■ **What you need to do**:
In the records below, find every line that contains "West" and list it.

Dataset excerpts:
════════

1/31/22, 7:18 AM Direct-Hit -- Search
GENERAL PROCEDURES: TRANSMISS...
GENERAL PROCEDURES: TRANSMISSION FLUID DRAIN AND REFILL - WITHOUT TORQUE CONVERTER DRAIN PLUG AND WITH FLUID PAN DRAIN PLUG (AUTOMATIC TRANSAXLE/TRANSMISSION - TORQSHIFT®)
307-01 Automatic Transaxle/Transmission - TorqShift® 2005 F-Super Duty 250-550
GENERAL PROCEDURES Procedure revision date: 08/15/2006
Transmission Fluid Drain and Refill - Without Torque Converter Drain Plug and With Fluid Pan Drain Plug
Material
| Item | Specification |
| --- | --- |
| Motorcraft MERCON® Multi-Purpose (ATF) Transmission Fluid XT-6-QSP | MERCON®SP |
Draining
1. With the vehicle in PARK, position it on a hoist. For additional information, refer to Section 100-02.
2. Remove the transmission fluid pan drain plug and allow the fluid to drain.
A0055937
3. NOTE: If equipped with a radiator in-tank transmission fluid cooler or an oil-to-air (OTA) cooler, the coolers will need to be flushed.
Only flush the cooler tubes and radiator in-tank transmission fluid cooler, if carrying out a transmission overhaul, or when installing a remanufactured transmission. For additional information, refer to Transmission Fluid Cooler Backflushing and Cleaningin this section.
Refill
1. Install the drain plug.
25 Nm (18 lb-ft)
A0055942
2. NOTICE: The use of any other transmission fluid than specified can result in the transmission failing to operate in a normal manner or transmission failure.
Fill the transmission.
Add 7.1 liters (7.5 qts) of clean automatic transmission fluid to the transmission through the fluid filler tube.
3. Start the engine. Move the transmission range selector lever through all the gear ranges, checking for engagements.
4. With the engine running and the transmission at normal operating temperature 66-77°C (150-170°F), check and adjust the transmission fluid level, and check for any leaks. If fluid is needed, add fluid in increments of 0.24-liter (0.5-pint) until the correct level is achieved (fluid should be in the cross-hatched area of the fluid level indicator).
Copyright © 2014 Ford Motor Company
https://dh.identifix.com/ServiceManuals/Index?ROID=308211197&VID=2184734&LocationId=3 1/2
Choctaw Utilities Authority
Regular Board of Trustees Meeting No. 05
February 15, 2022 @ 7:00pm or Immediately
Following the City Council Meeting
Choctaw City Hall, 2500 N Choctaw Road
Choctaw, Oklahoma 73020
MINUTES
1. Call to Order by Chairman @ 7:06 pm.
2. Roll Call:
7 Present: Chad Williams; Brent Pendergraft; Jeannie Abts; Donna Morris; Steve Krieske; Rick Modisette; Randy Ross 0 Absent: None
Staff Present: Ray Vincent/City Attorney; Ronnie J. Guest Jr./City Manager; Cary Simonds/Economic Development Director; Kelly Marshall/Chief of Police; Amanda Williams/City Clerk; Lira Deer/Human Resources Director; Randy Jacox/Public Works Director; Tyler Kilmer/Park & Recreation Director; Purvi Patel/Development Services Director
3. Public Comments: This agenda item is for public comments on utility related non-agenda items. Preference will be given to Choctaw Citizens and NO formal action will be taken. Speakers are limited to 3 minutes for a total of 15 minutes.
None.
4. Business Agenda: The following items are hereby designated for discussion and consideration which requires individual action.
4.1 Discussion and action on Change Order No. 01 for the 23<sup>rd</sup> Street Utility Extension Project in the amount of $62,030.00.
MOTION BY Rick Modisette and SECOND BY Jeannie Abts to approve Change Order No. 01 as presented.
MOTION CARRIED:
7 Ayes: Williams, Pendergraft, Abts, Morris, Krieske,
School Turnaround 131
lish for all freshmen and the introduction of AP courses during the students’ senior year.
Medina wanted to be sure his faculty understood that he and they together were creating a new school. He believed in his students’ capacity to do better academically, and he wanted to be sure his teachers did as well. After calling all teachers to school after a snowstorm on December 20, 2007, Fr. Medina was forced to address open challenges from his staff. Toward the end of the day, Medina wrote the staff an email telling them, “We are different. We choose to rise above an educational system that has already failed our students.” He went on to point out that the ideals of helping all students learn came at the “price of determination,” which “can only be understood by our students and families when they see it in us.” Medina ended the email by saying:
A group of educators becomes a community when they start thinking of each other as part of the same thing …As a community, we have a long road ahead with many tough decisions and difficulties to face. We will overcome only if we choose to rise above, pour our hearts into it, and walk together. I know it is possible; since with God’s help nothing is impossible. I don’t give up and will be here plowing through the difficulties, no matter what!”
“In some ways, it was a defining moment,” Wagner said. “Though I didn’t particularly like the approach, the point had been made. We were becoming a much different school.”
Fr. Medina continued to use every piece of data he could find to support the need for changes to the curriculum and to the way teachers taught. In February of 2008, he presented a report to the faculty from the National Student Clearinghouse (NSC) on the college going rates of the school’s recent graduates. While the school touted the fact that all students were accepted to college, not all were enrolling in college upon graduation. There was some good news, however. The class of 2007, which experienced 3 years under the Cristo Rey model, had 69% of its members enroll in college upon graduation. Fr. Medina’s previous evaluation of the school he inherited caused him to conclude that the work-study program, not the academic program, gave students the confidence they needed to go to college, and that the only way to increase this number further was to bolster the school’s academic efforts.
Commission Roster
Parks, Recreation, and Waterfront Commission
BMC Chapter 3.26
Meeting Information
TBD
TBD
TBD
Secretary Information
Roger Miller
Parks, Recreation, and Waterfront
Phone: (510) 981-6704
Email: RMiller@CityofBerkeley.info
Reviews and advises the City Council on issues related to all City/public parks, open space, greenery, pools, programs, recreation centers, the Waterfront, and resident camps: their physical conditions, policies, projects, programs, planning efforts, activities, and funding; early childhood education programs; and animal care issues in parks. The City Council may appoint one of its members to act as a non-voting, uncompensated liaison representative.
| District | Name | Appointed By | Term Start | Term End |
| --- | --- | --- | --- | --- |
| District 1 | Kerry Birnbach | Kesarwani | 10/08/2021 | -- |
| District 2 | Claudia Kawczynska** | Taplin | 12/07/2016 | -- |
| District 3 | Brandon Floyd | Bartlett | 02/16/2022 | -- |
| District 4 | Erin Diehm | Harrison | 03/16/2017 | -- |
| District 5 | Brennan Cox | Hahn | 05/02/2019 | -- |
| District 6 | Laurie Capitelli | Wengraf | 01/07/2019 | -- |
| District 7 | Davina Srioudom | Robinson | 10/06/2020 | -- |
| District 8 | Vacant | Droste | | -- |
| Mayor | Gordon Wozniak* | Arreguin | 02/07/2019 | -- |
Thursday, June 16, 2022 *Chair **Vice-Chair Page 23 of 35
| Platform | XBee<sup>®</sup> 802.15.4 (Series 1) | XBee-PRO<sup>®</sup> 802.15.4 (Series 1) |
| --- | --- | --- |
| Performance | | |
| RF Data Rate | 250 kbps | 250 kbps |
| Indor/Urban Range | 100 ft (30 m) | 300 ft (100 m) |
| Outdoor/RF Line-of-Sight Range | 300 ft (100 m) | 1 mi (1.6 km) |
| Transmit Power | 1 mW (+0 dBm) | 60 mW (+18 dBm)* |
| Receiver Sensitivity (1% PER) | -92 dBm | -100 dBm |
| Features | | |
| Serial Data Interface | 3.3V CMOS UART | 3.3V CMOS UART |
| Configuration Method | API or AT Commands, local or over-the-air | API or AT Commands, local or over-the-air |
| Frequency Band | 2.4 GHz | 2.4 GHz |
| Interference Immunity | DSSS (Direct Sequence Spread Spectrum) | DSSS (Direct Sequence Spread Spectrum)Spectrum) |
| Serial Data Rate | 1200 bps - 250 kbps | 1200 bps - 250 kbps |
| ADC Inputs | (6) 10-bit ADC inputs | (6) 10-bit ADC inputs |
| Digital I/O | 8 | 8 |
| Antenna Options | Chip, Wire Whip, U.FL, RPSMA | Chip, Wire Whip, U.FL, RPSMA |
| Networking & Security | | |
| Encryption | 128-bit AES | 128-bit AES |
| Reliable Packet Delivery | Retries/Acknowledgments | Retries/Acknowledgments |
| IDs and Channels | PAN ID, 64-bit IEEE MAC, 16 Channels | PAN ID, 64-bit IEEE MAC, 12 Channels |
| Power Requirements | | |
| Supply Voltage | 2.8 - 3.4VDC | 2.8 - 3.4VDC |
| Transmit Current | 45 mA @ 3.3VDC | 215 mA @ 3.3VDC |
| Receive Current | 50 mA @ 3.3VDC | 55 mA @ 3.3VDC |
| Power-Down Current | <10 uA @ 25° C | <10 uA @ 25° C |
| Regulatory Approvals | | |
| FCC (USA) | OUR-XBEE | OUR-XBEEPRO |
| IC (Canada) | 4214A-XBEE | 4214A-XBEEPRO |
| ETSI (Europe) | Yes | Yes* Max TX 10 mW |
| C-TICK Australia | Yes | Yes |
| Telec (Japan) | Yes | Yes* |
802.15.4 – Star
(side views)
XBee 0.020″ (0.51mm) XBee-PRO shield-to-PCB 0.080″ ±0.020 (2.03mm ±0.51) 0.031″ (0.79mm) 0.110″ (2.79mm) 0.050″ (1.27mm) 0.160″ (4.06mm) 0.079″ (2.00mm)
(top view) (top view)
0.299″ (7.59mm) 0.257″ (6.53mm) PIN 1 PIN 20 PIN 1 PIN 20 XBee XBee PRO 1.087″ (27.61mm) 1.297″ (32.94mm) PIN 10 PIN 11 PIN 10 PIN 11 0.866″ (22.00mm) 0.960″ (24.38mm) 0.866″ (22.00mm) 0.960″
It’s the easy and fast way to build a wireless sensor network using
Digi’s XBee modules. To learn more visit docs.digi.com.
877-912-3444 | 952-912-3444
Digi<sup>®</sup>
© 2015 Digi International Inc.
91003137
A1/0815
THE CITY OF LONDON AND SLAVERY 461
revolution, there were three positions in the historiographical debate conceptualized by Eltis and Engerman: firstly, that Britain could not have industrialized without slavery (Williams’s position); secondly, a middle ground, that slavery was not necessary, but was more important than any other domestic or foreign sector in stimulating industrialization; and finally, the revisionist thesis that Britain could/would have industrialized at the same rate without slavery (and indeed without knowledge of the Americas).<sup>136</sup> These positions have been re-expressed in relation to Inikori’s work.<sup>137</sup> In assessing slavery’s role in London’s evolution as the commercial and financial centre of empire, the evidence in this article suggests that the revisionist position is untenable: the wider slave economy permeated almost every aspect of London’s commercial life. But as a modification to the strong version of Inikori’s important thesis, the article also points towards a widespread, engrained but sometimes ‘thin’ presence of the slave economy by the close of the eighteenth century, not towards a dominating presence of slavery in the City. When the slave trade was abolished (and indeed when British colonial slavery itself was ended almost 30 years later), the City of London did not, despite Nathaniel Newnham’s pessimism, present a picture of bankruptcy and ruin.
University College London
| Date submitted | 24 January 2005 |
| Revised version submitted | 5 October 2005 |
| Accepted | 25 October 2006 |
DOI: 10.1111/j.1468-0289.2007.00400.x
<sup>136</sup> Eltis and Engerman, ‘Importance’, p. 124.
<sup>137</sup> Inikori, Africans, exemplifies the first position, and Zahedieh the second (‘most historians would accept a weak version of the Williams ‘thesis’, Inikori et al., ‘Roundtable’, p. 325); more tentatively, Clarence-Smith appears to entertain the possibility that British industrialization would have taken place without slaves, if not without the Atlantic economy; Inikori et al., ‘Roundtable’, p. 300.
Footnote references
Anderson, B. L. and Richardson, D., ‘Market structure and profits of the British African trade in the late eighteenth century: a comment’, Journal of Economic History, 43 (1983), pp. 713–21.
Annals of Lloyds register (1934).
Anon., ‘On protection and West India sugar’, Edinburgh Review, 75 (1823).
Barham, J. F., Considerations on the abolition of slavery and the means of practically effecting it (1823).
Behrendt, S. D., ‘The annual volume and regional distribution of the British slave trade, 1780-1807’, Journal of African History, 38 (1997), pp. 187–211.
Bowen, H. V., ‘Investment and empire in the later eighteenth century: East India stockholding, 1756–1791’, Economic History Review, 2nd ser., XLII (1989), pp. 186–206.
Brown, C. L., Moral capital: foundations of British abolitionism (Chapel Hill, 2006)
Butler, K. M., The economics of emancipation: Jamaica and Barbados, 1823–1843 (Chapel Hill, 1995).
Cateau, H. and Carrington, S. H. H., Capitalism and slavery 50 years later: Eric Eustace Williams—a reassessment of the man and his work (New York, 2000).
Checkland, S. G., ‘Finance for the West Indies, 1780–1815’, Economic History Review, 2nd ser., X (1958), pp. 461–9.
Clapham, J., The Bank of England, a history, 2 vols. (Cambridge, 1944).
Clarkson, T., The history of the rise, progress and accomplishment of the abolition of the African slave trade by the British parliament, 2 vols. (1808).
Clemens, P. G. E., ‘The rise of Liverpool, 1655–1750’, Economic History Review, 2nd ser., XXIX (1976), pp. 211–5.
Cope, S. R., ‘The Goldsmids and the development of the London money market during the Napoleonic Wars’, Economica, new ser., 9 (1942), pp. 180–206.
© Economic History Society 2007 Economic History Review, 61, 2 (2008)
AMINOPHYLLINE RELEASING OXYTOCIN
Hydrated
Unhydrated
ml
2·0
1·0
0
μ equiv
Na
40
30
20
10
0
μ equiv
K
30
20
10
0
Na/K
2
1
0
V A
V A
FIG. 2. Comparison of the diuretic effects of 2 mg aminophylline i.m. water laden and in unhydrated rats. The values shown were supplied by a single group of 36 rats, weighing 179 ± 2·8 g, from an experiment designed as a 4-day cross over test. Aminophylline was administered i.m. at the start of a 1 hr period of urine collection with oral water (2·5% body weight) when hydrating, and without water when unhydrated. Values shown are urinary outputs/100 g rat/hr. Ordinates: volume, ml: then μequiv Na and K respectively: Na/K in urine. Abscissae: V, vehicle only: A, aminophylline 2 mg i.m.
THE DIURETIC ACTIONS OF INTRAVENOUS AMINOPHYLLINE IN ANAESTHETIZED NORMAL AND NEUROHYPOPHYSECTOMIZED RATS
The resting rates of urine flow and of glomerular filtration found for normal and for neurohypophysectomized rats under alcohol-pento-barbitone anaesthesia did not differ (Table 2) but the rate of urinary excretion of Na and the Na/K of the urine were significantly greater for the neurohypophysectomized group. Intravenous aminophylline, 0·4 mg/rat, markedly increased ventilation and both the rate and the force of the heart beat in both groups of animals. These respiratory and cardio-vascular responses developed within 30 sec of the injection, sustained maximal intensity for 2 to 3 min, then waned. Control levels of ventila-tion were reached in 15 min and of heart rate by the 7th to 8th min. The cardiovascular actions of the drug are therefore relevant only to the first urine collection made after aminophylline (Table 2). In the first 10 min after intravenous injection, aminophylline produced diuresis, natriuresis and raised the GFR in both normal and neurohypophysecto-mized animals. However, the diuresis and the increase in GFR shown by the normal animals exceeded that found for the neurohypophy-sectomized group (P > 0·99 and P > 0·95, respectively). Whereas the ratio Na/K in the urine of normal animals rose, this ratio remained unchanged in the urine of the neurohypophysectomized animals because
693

════════

■ **Answer to this task**:
Anon., ‘On protection and West India sugar’, Edinburgh Review, 75 (1823).
Checkland, S. G., ‘Finance for the West Indies, 1780–1815’, Economic History Review, 2nd ser., X (1958), pp. 461–9.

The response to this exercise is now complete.